If I attended a wedding and the bride asked us not to put any photos on facebook, I would be hurt. If I put a lot of effort into how I looked, bought a new dress, etc, I would want to be able to show that off. If I had a good time with my friends, I would want to show that off, and share those pictures with those friends in the easiest possible way.
Post # 24
Not an ideal solution: But you can deactivate your facebook. Out of sight, out of mind. (Not that I’m saying you want to forget your wedding. What I mean is, if you don’t see others posting about it, you won’t have a reason to be upset)
Post # 25
I’m not sure if this is helpful, but my photographer, who I thought was awesome, took the worst wedding pictures I’ve ever seen. The pictures people posted of me on facebook are my saving grace, I’m so thankful others took pictures so that I can have something to remember my day by.
Post # 26
@crayfish: Any one person’s wedding is not SO secret/special as to warrant a photo posting ban.
I agree. I’ve never quite been able to articulate why I find photo bans off-putting, but it is this implication exactly.
If the bride was a really private person and not signed up for facebook or other social media sites whatsoever, I would be more understanding, but otherwise, it rubs me the wrong way.
Post # 27
You can ask but honestly if a person takes a picture at a wedding said person does have rights to those pictures and can post them if they want to any website. Personally I thought was nice to see pics of guest pictures from my wedding
Post # 28
If someone asked me I would be annoyed because they were my photos that I took for my use. I guess I just don’t really understand why someone would care so much that they would feel the need to ask their guests to refrain from posting them.
Post # 29
Although I understand your reasoning to a degree, I don’t agree with it, and I don’t think it’s worth the backlash you may face from bringing this up. I guess I just don’t understand. I LOVED my guest pictures. They were so fun to look at and share, and captured things that our photographer might not have. There were so many candids that I really treasure and they tided us over during our honeymoon before our pro-pics were back!
This is a joyous occasion in your life – why WOULDN’T you want to share it? If you truly didn’t want to, you would have eloped somewhere alone where there would be no “evidence”… which you are not doing!
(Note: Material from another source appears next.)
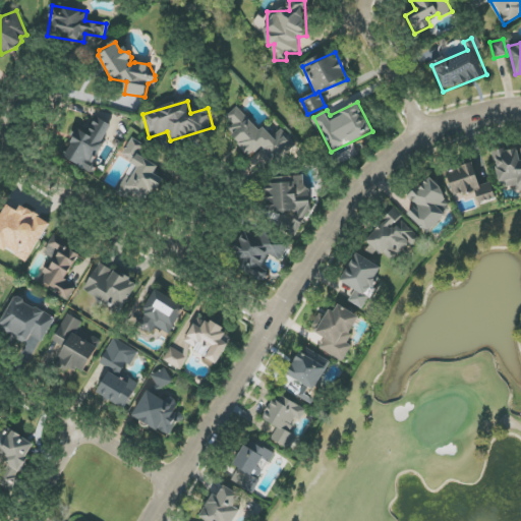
[(247,158),(262,148),(273,164),(297,149),(284,129),(272,136),(265,126),(256,131),(240,106),(227,115),(234,125),(229,128),(247,158)]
You say that you “love” social networking sites but then are going against the very thing they were created for. I guess I’m just not understanding what the reasoning really is behind it. I guess you’re not a very private person if you’re on the sites to begin with, so is it for fear of an unflattering picture of you? And really what are the chances of there being this terrible awful awkward photo of you up? And if it did come to that, I’d find it easier to ask the person who posted that one photo to please remove it due to its unflattering-ness. And there are so many Facebook settings that you can put in place to ensure that it is not shared beyong your social circle with the world.
I just think that you’re setting your wedding off on the wrong foot and wrong tone by announcing this. Just my $0.02!
Post # 30
i agree with the PP about opening a photobucket or flikr account, where they can share their pictures there. But that still won’t mean they won’t post pictures.
Why don’t you want pictures posted?? I know I’ll be SO anxious to see pictures, and that my friends will be the first to post on FB 🙂
Post # 31
Don’t stress yourself out over this, just let guests do what they want to do and enjoy your day. I can guarantee your photographer isn’t going to catch awesome photos every single time, so just let the good times roll and see what photos come out of it!